— REQUIREMENT —
In the page about streets below, what are many streets named after?

Streets are everywhere. Streets cover the surface of our earth, linking cities and neighborhoods. Streets are for cars and trucks and busses, but they are also for people and animals, too. Streets take us places, but they are also places to be at and visit. A good street feels friendly and safe for young and old. It should be an inviting place for people, with things to see and do. Streets have different names depending on their size (width) and the history of the place. Many streets are named after famous local people. Streets can be alleys, avenues, lanes, boulevards, esplanades, corridors and arteries (highways). Good streets have zones for traffic, public transportation, people, plants, and activities.
Great streets make great cities!
Activity 1 Research different street types in your community
How many different kinds of streets does your community have? Do you have a highway? Do you have a boulevard? Do you have avenues, lanes and alleys? Find an example of each street type in your town. With a friend, and watching carefully for moving cars, measure the width of the street from the face of the building across the sidewalk, across parking lanes, across traffic lanes, to the face of the building on the other side. You can also zoom in on Google Earth and use the measuring tool. Once you have determined the street width, take a piece of paper and draw a scaled plan and elevation of your street type. You can use photos of the buildings on either side to capture the ‘space’ of the street. Draw the different street widths to scale to compare them. Be sure to label the different zones such as sidewalk, planted strips (with trees), streetlights, parking, etc. Make a Street Journal. Be sure to walk down each of the street types and see what feels differently about them. Be a street engineer. When you visit other places, also look at the quality of the life on the street.

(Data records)
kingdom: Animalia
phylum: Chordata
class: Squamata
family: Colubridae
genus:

— EXPECTED ANSWER —
Famous local people.